In Nachtreis vinden we Op de Beecks belangrijkste thema’s terug: tijd en vergankelijkheid, stilte en introspectie, het alledaagse en het absurde, eenzaamheid en verlies, verlangen naar zingeving, fictie en verbeelding. De tijdelijkheid van het bestaan is een centraal motief in zijn werk. De grijze sculpturen ogen als fossielen die langzaam uitgewist worden door de tijd. Onwillekeurig moet je denken aan Pompeï na de uitbarsting van de Vesuvius, toen alles en iedereen met een dikke, grijze aslaag werd bedekt.
Donkere laag
De sculpturen in Nachtreis mogen er dan vaak lieflijk en onschuldig uitzien, toch gaat er onder die serene oppervlakte een diepere, donkerder laag schuil die de bezoeker uitnodigt tot introspectie en reflectie. Zelf beschrijft Op de Beeck Nachtreis als een reis die zowel de stilte en het meditatieve als de donkerte en sluimerende ontsporing van de nacht in zich draagt. De tentoonstelling nodigt uit om verder te kijken dan de oppervlakte en het onderbewuste te verkennen, waarbij gevoelens van verlangen, verlies en de broosheid van het bestaan centraal staan. Neem het schijnbaar idyllische werk Tatiana (Soap Bubble) uit 2017. Een jong meisje blaast met gesloten ogen een zeepbel – een moment van kinderlijke onschuld dat tegelijk de vergankelijkheid van het leven symboliseert, want eens de zeepbel knapt, is ze er niet meer.

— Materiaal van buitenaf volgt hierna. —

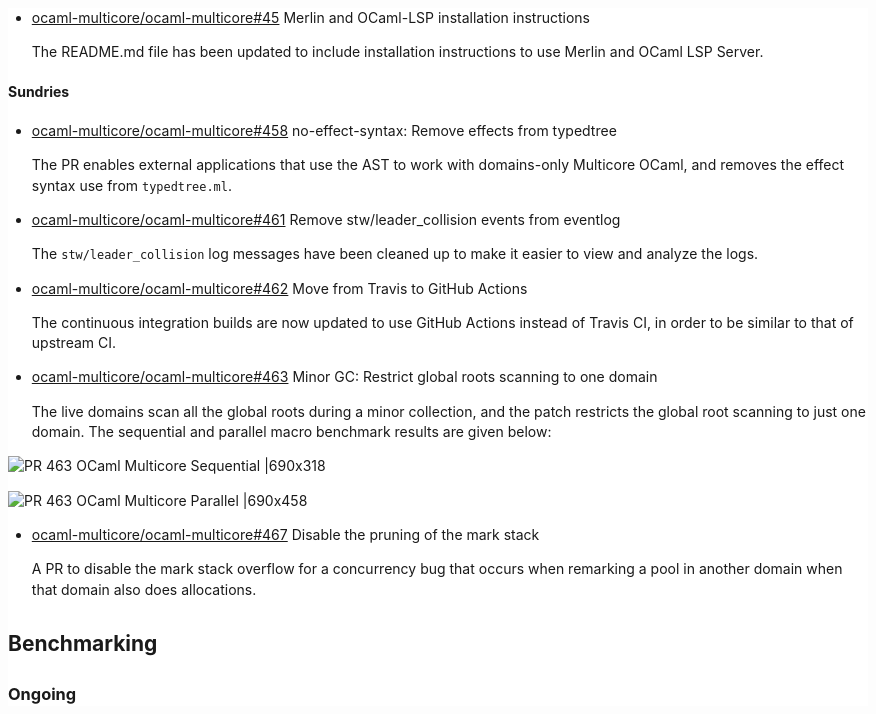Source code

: * [ocaml-multicore/ocaml-multicore#45](https://github.com/ocaml-multicore/multicore-opam/pull/45)
  Merlin and OCaml-LSP installation instructions
  
  The README.md file has been updated to include installation
  instructions to use Merlin and OCaml LSP Server.

#### Sundries

* [ocaml-multicore/ocaml-multicore#458](https://github.com/ocaml-multicore/ocaml-multicore/pull/458)
  no-effect-syntax: Remove effects from typedtree
  
  The PR enables external applications that use the AST to work with
  domains-only Multicore OCaml, and removes the effect syntax use from
  `typedtree.ml`.

* [ocaml-multicore/ocaml-multicore#461](https://github.com/ocaml-multicore/ocaml-multicore/pull/461)
  Remove stw/leader_collision events from eventlog
  
  The `stw/leader_collision` log messages have been cleaned up to make
  it easier to view and analyze the logs.

* [ocaml-multicore/ocaml-multicore#462](https://github.com/ocaml-multicore/ocaml-multicore/pull/462)
  Move from Travis to GitHub Actions
  
  The continuous integration builds are now updated to use GitHub
  Actions instead of Travis CI, in order to be similar to that of
  upstream CI.

* [ocaml-multicore/ocaml-multicore#463](https://github.com/ocaml-multicore/ocaml-multicore/pull/463)
  Minor GC: Restrict global roots scanning to one domain
  
  The live domains scan all the global roots during a minor
  collection, and the patch restricts the global root scanning to just
  one domain. The sequential and parallel macro benchmark results are
  given below:
  
![PR 463 OCaml Multicore Sequential |690x318](https://discuss.ocaml.org/uploads/short-url/kNn97x2EouFqVZpSj82Pa6yt2wB.jpeg) 

![PR 463 OCaml Multicore Parallel |690x458](https://discuss.ocaml.org/uploads/short-url/7usja76xxxUEOTPTRFmRUQ1H6dL.jpeg) 

* [ocaml-multicore/ocaml-multicore#467](https://github.com/ocaml-multicore/ocaml-multicore/pull/467)
  Disable the pruning of the mark stack
  
  A PR to disable the mark stack overflow for a concurrency bug that
  occurs when remarking a pool in another domain when that domain also
  does allocations.

## Benchmarking

### Ongoing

Hans Op de Beeck, Timo (Marbles), 2019, mixed media | Mum and Dad (detail), 2019 | The Horseman (detail), 2020
Foto ©Patrick Auwelaert
Dialoog
De sculpturen in Nachtreis kunnen ook bekeken worden in dialoog met de vaste collectie van het KMSKA. Ze raken aan fundamentele thema’s uit de kunstgeschiedenis, zoals stillevens, vergankelijkheid en schoonheid. Op de Beecks sculpturen mogen dan op het eerste gezicht klassiek ogen, in werkelijkheid zijn ze dat niet. De kunstenaar speelt op zijn eigen manier met materiaal, vorm en schaal. Een voorbeeld daarvan is de sculptuur Happy Birthday (2020). Die stelt een reusachtig stuk verjaardagstaart voor op een dessertbordje. De afmetingen ervan zijn 225 bij 210 bij 105 cm. Volgens de kunstenaar is de verjaardagstaart een ultiem memento mori. Hij stelt dat wij, mensen, de toch wel merkwaardige gewoonte hebben jaarlijks onze eigen sterfelijkheid te vieren.
Happy Birthday verschijnt als een bevreemdend en surreëel versteend object, dat niet te vergelijken is met de klassieke sculpturen van eeuwen geleden. Op de Beeck bootst die dan ook niet na, maar herinterpreteert ze. Dat laat bezoekers van de expo toe om tijdloze thema’s vanuit een hedendaags, alledaags perspectief te beleven. Zo slaat Nachtreis een brug tussen verleden en heden, tussen klassieke beeldtaal en hedendaagse interpretatie. Op de Beecks dialoog met de vaste collectie van het KMSKA biedt bezoekers zo de kans om die met een frisse blik te herontdekken.
Beton en hars
Op de Beeck, wiens werk vertegenwoordigd wordt door maar liefst vijf belangrijke internationale galeries, gebruikt voor zijn grijze sculpturen voornamelijk materialen zoals gips, beton en hars. De neutrale, grijze tinten van zijn beelden dragen enerzijds bij aan de subtiele en ingetogen sfeer die hij probeert over te brengen en anderzijds aan de tijdloosheid van zijn werk. Neem een indrukwekkend werk als The Cliff, dat 420 bij 940 bij 291 cm meet. Dit kunstwerk, dat inmiddels een klassieke status geniet in Op de Beecks oeuvre – er is zelfs een apart boek aan gewijd –, is opgebouwd uit beton en hars. Beide materialen hebben een robuust en tegelijk enigszins ondoorgrondelijk aanzien, wat perfect past bij het idee van een klif – iets groots, solide, maar ook onbewogen in de tijd.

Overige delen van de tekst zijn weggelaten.